青桃正待拿過勺子給她喂下,傅瑩珠卻自個兒拿過瓷碗,咕咚幾聲,碗內的藥見底,沒了。

青桃咋舌。

雖說她家姑娘平時性子較為活潑,可如此豪放的做派是從來沒有過的。

難不成……

經此一難,被那狼心狗肺的陳氏給氣的?

青桃一想便越覺得傅瑩珠可憐,心底甚至生出幾分淚意,她忍著哭腔,說道:“姑娘趕快好起來,把身子養好了,才能活得長久,爭一口氣,萬萬不能讓陳氏占儘了便宜,委屈都讓姑娘一人受了。”

加了甘草的中藥沒那麼難喝了,傅瑩珠擦了擦唇角,正心滿意足要睡去時,聽見青桃的一番話,頓時一挑眉,很不讚同地搖搖頭。

“姑娘……是不是婢子說錯話了?”青桃悻悻低頭,暗恨自己嘴笨,腦袋也不靈光,還經常亂出主意。

姑娘本來就總是罵她腦子不好使,這下子,肯定更不樂意和她說話了。

不過話說回來,姑娘自個兒的主意也沒好到哪兒去就是了。

她們主仆二人,從來沒有在陳氏手底下討著個好,每次有什麼事情,反倒讓陳氏落得滿身的好名聲,姑娘是受了一肚子窩囊氣沒處說,隻能打掉牙往肚子裡咽。

真是想想就氣。

“你倒是沒說錯話,隻是……”傅瑩珠看到小丫頭誠惶誠恐的樣兒,安撫拍了拍她的手,“養病呢,最重要是心胸要寬闊,腦袋要清明,什麼事情該上心,什麼事情該算計,要拎得清,不然一股腦全記心上,容易憂思過重,活不長的。”

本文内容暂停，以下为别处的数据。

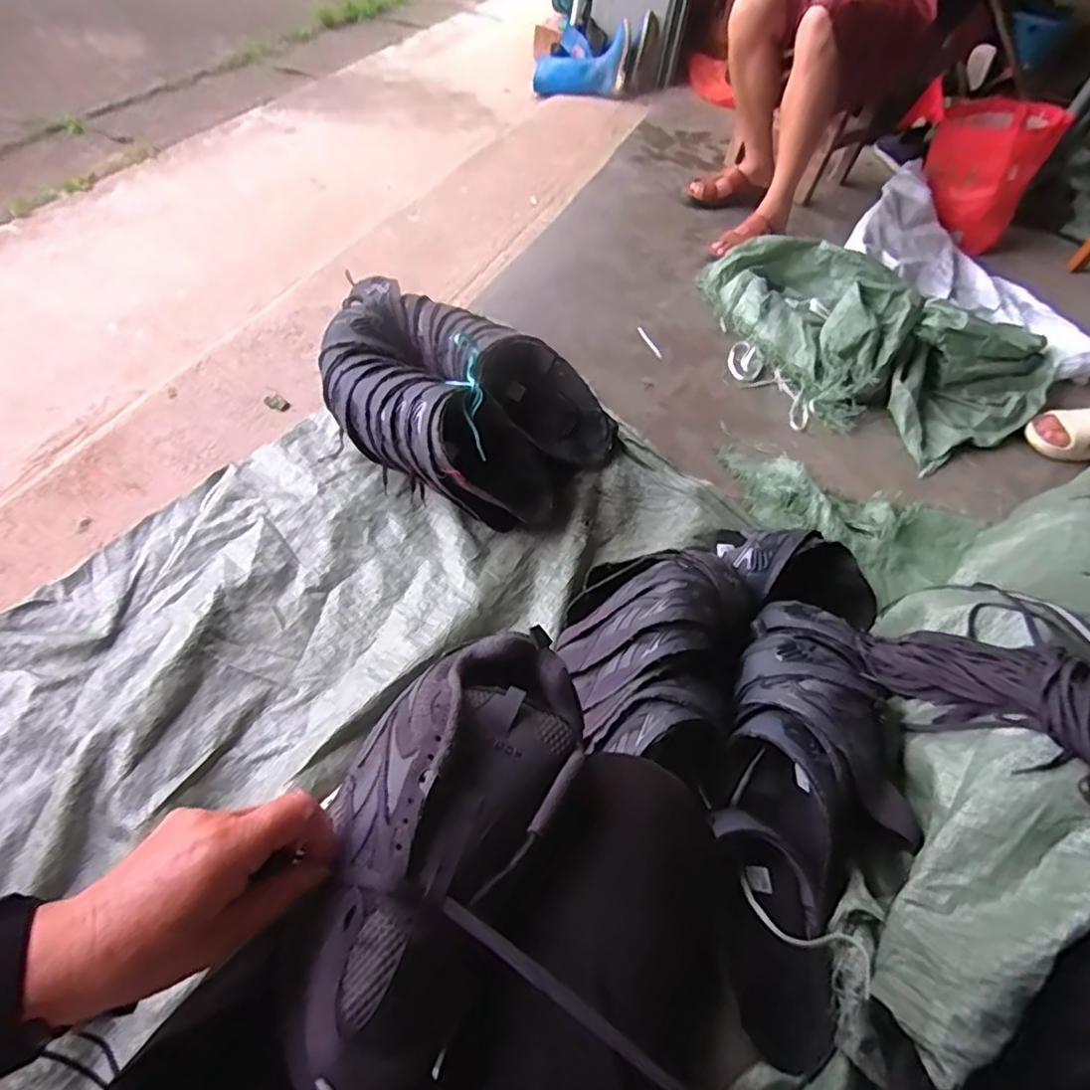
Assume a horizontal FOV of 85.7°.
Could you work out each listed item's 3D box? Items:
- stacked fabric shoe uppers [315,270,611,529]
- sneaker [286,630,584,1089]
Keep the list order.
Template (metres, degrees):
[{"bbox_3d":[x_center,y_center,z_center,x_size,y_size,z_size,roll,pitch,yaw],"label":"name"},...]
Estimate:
[{"bbox_3d":[-0.151,-0.232,0.956,0.475,0.179,0.293,35,59,16],"label":"stacked fabric shoe uppers"},{"bbox_3d":[-0.066,0.168,0.332,0.117,0.077,0.253,21,67,12],"label":"sneaker"}]

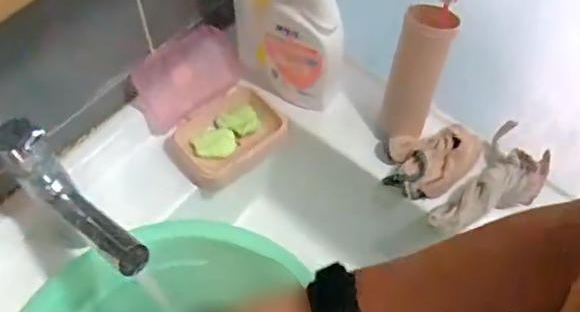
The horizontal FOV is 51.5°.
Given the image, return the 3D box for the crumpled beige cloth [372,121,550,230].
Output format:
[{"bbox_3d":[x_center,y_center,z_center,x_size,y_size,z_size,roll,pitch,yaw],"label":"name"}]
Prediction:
[{"bbox_3d":[0.200,0.006,0.679,0.174,0.038,0.131,-20,59,-12],"label":"crumpled beige cloth"}]

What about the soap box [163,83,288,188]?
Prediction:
[{"bbox_3d":[-0.078,-0.027,0.718,0.133,0.031,0.093,-35,63,-20],"label":"soap box"}]

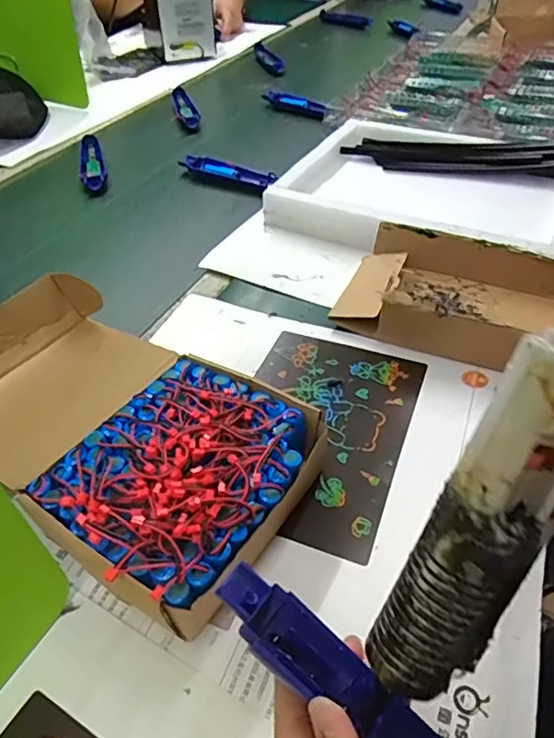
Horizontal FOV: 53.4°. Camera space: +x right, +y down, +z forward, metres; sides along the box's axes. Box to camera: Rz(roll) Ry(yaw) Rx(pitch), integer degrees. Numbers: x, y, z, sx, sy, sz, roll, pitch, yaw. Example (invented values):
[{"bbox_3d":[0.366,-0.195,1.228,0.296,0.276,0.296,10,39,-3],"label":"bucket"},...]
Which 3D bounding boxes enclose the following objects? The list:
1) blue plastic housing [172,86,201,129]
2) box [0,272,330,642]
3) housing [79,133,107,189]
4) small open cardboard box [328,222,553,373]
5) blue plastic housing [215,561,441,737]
[{"bbox_3d":[-0.168,-0.479,1.013,0.034,0.022,0.170,-11,45,-11],"label":"blue plastic housing"},{"bbox_3d":[-0.123,0.043,0.420,0.310,0.069,0.172,28,50,26],"label":"box"},{"bbox_3d":[-0.286,-0.318,0.848,0.037,0.019,0.177,-12,45,-12],"label":"housing"},{"bbox_3d":[0.182,-0.073,0.554,0.212,0.063,0.152,19,47,18],"label":"small open cardboard box"},{"bbox_3d":[0.038,0.161,0.267,0.165,0.022,0.036,39,54,11],"label":"blue plastic housing"}]

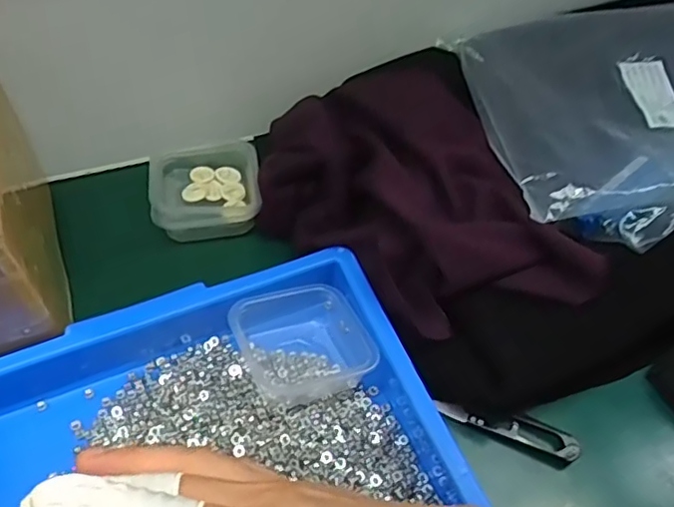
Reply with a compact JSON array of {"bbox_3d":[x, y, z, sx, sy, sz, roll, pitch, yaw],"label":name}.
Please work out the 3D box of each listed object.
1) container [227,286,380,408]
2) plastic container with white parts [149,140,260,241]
[{"bbox_3d":[-0.023,0.059,0.405,0.077,0.033,0.077,-21,57,-18],"label":"container"},{"bbox_3d":[-0.105,-0.053,0.491,0.084,0.028,0.082,-5,53,-8],"label":"plastic container with white parts"}]

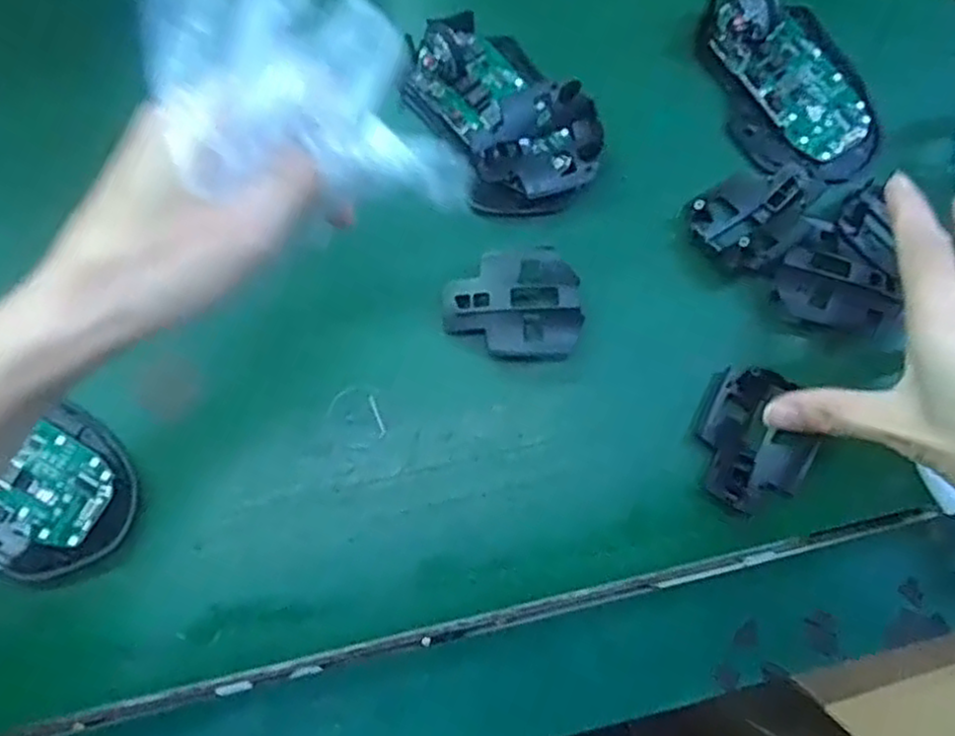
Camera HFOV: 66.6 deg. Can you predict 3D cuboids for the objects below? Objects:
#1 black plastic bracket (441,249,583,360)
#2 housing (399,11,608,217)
[{"bbox_3d":[0.017,-0.030,0.352,0.064,0.019,0.054,-4,77,0],"label":"black plastic bracket"},{"bbox_3d":[0.010,-0.130,0.372,0.069,0.027,0.109,-38,79,-7],"label":"housing"}]

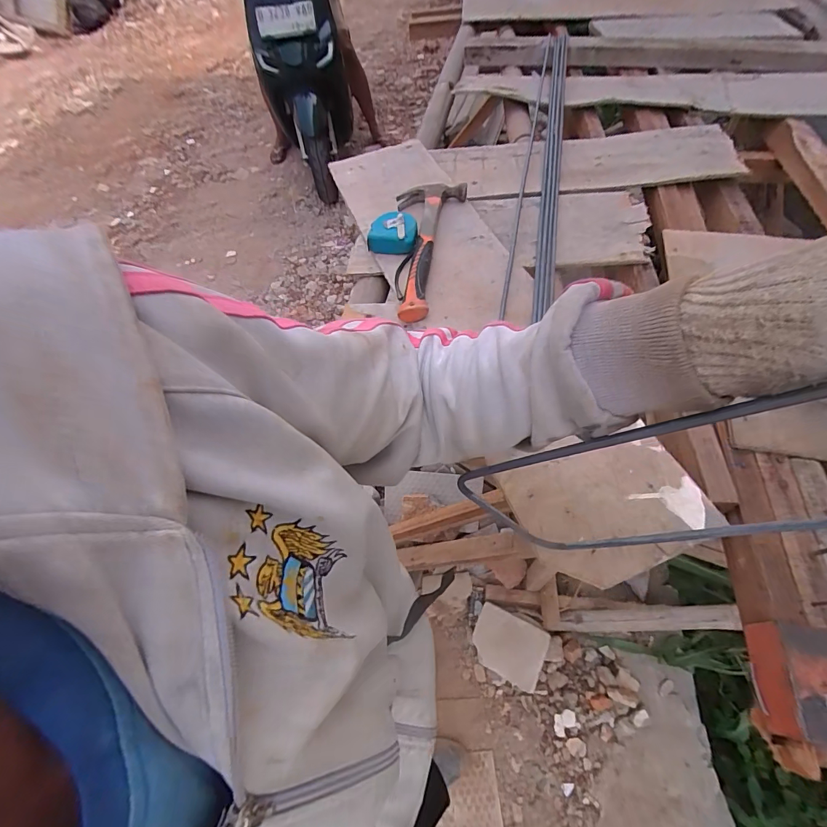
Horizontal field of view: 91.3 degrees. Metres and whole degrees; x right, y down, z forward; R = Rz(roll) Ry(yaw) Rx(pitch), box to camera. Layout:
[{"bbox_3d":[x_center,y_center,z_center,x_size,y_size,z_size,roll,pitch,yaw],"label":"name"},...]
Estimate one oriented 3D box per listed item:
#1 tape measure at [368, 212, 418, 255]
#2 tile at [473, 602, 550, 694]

“心寬,才能體胖。你姑娘我如今身子骨不好,就更不應該和這些人斤斤計較了。人生在世,首要的事情,就是活著;次要的事情,就是開心的活著。你姑娘我如今病入膏肓,都快自身難保了,哪還管她陳氏鬥不鬥我,父親疼不疼我。”

“往鬼門關走了一遭,什麼事情都看開了。如今我隻想好好養病,旁的人,我是一概不想理會的。”